▶ _WHAT THIS TASK INVOLVES_
Copy out the lines of the material below, starting with the line that contains "country: CO" and going on through the line that contains "latitude: 34.7344", with both of those lines included. Leave the pictures out of your answer.

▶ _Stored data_
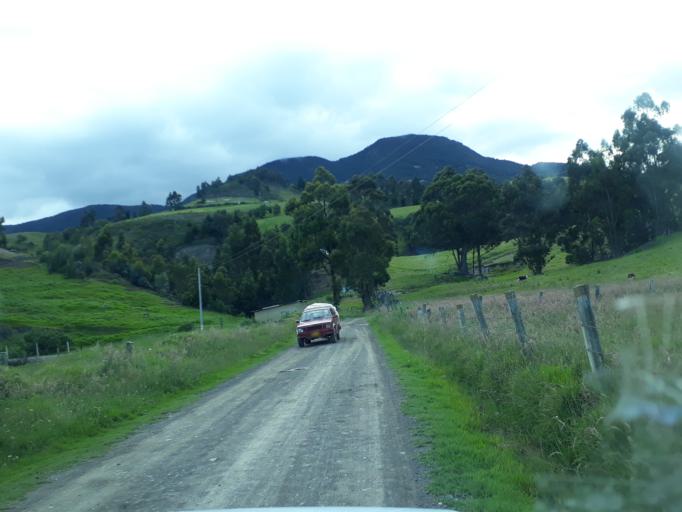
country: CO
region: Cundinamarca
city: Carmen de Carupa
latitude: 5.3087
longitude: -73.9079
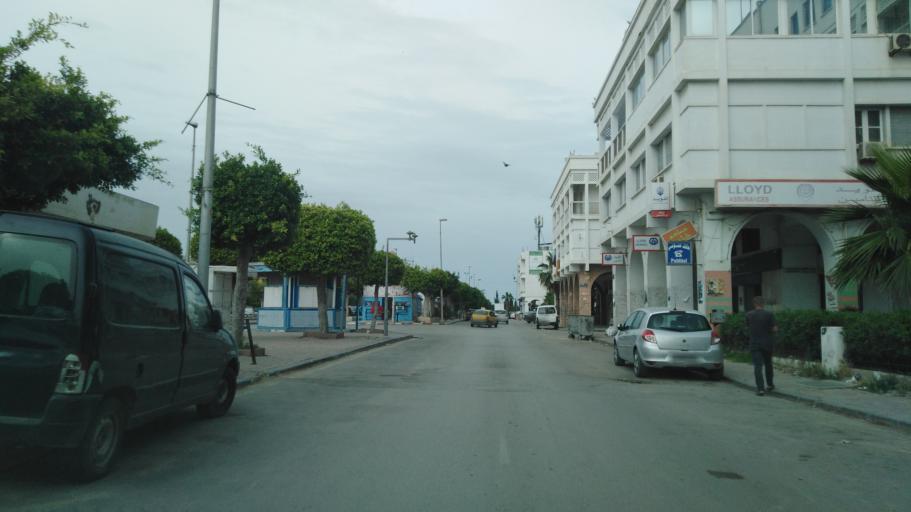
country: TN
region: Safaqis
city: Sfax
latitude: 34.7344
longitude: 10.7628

...

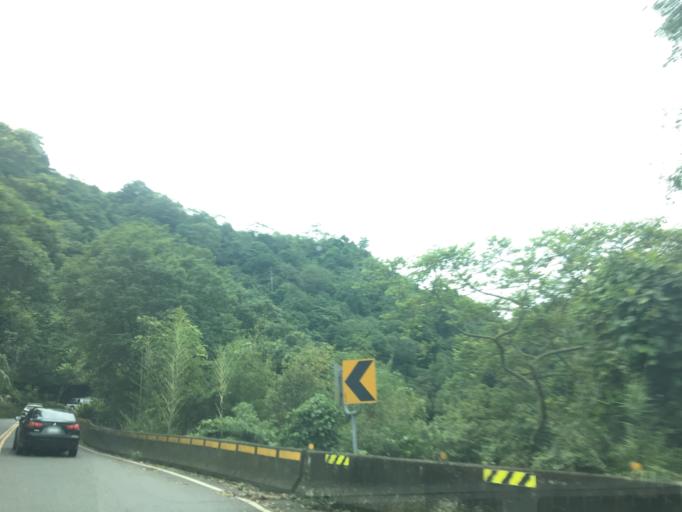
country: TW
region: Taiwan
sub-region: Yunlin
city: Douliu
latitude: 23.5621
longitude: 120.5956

▶ _CORRECT ANSWER_
country: CO
region: Cundinamarca
city: Carmen de Carupa
latitude: 5.3087
longitude: -73.9079
country: TN
region: Safaqis
city: Sfax
latitude: 34.7344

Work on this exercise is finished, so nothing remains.